I’ll never forget the exact moment in time when it hit me — that the 4-year old boy quietly gazing out the window of my pickup, my son, Sean, was the embodiment of a profound, old soul; one who could simply reach out and touch the heart of human kind with a philosophy far beyond his years. And in that moment I knew, single mother and all, I had been blessed with a special child for which my very best had to be given every day, every moment, and with every breath…beyond what we tell ourselves at the start of parenthood, and with all the honesty I could muster. For God, I knew, had big plans for him and despite any hardship that came my way, I was the one chosen to guide and nurture him.

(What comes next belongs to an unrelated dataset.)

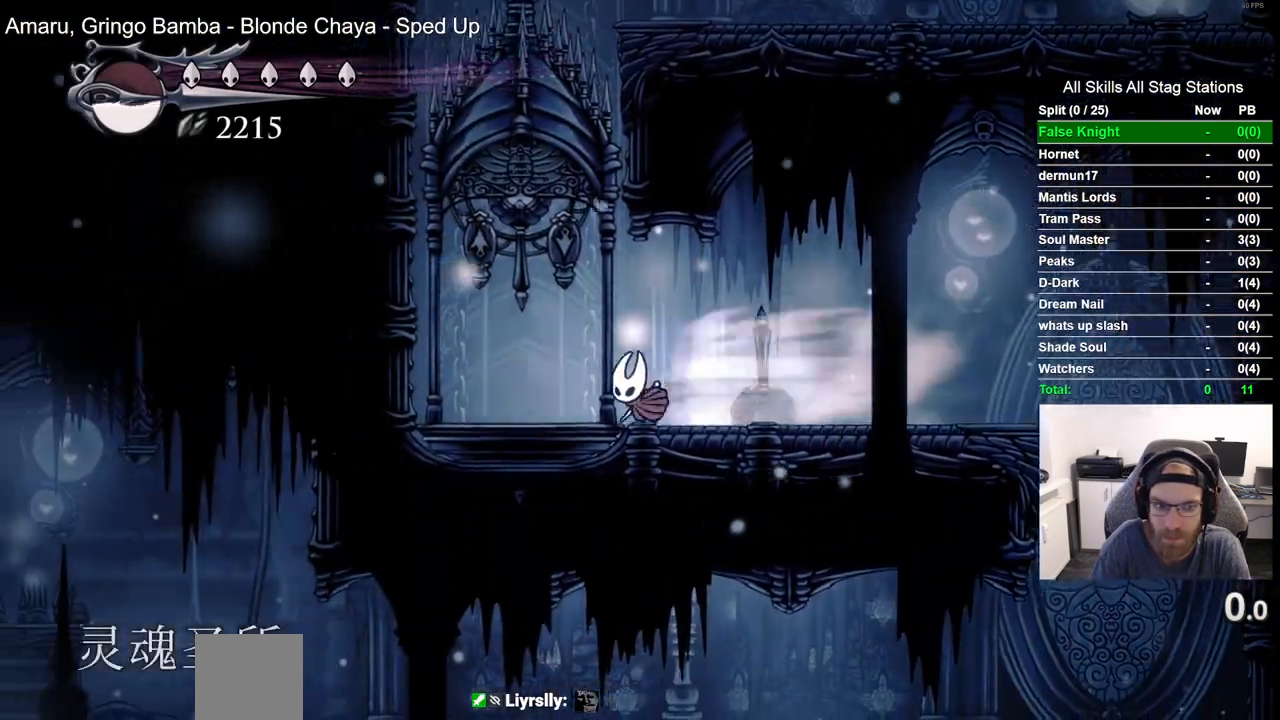
{"buttons": [], "left_stick": "center", "right_stick": "center", "events": [[17, "DPAD_LEFT", "up"], [150, "R2", "up"], [167, "SQUARE", "down"], [267, "SQUARE", "up"], [333, "DPAD_UP", "up"]]}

It was an otherwise typical evening, one of those “dark by 4 O’clock” kind of winter nights. I had picked Sean up from the sitter and was navigating the rain-soaked freeway amidst a sea of commuters who like myself, just wanted to get home and call it a day. I loved drive time with Sean. It was great catch-up time, sort of the precursor to lengthy table talk over dinner. Sean and I often had deep conversations during our commutes, like the time he informed me that our friend Greg didn’t need to hunt deer for food. He could eat chicken, hamburger, or fish. Furthermore, he could go to Mc Donald’s, Mr. T’s, or even Choo-Choo’s, our favorite breakfast joint. He didn’t need to hunt deer, legal or not. He wasn’t an Indian…he had choices.

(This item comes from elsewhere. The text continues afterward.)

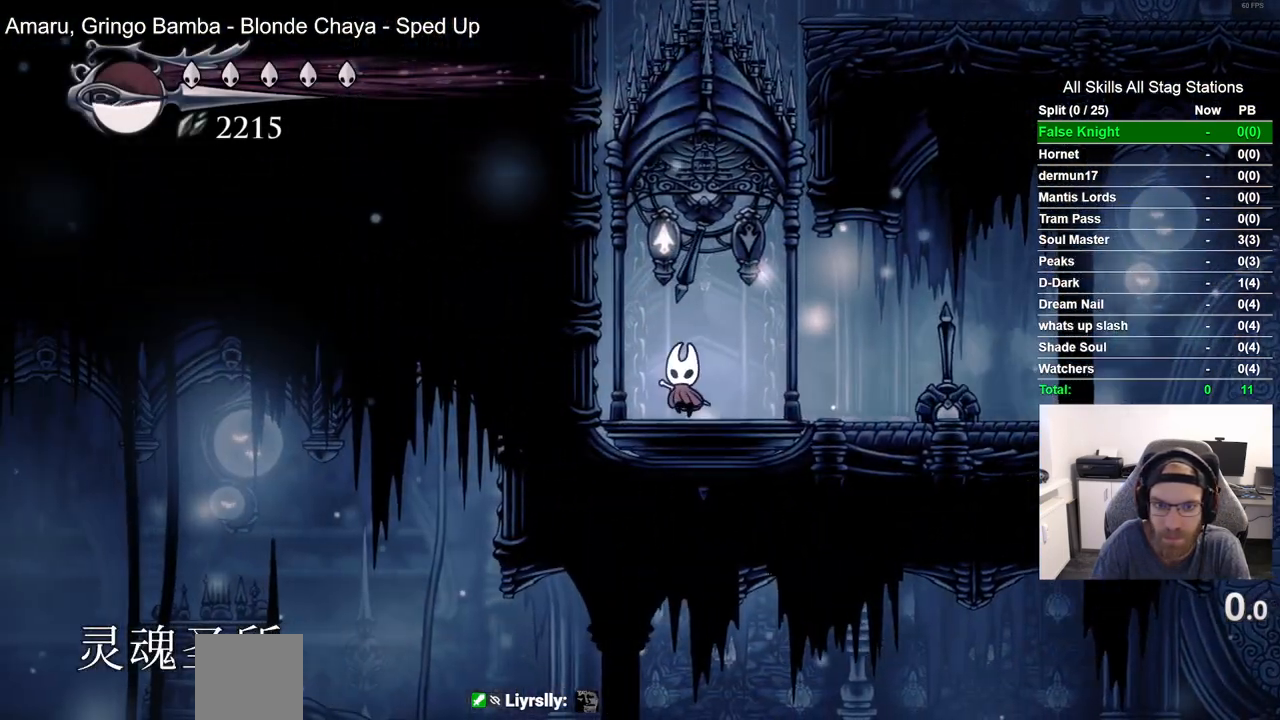
{"buttons": [], "left_stick": "center", "right_stick": "center", "events": [[17, "DPAD_RIGHT", "down"], [100, "DPAD_RIGHT", "up"], [150, "CROSS", "down"], [267, "CROSS", "up"], [383, "CROSS", "down"], [467, "CROSS", "up"]]}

Needless to say, any old answers of pacification to Sean’s questions on life (a bad habit we adults often indulge with our children), or the assumption that worldly topics were beyond his understanding was a route that proved not only disrespectful, but even more so, futile. He asked straight-up questions and expected of me, straight-up answers. He thought things through on his own and always had a rational, logical explanation for his opinions, and he could articulate them well. It was a parental challenge however, one I thought I would have time to prepare for, say 10 or 12 years, but I was wrong. Dubbed by another preschooler’s mom as a 3-foot attorney, Sean was an observant boy and his views on the world, of which he was fascinated by and eager to understand, were to be respected. On this night he would turn his selfless and tender view of the world up a notch, and with a sigh of seriousness he spoke through the darkness…
My stomach dropped as I was instantly sent into a deep sea of fear, frozen in the moment as the possibilities ran warp speed through my mind. Was the statement that I had dreaded for two years now about to hit home; how his little heart longed to be back in the same house with his father, together, the three of us? That he worried about his dad being lonely? Maybe he was sad about Kassie, our Australian Sheppard who got out the gate and never came home – a victim too of the divorce when I left and couldn’t take her to our new home. Divorce, two homes, separate schedules, a runaway dog…was it all too much? “Be brave and just face the problem head on,” I told myself. “You knew there would be difficult bridges to cross and worries to quail. Be an adult! Be brave. Be honest.”
“Brave my rear,” I thought. “I’ve probably screwed him up forever with my selfish desire for happiness and passion in my world.” So what if my marriage wasn’t fulfilling, tender, or reassuring, anything close to the likes of The Cosby Show’s Clair Huckstable’s? What would I say if this was “it”; that moment in which he wanted an explanation?
“ What?” I forced out, striving to maintain both a calm nature and my lane on the freeway, avoiding those little bumps that say, “Hey lady! The game’s right here! Eyes on the road and attention forward please!” And then I waited, holding my breath while my hands griped the wheel and my eyes focused intently on the road ahead. “Bring it on, Seanster,” I thought. “Whatever it is I’ll deal with it.” With that, Sean enlightened me.
“It makes me really sad when old people lose on The Price Is Right. It’s nice when the young people win too, but they have their whole lives to work and save up for all that stuff. Old people don’t have that much longer. I just think it’s better when they win.”
With that off his chest, Sean turned his attention back outside the window. As I loosened the grip of the wheel and felt the blood begin to flow into my fingers once again, I said a silent thank you to God…several actually. Thank you for making me strong enough to do what I thought was best during times of great uncertainty. Thank you for helping me to be brave, honest, and diligent in my duties as a mom. And most of all, thank you for not letting me underestimate the heart, thoughts and spirit of the little guy you sent me. If this is any sign of what’s to come, I can hardly wait.
As I reached over to stroke Sean’s cheek, all the while holding back a proud tear, he flashed his trademark casual and “connected to all that’s right in the world” smile.
“You Sean,” I said, “…think a lot for such a short guy. Have I told you how much I love you today?”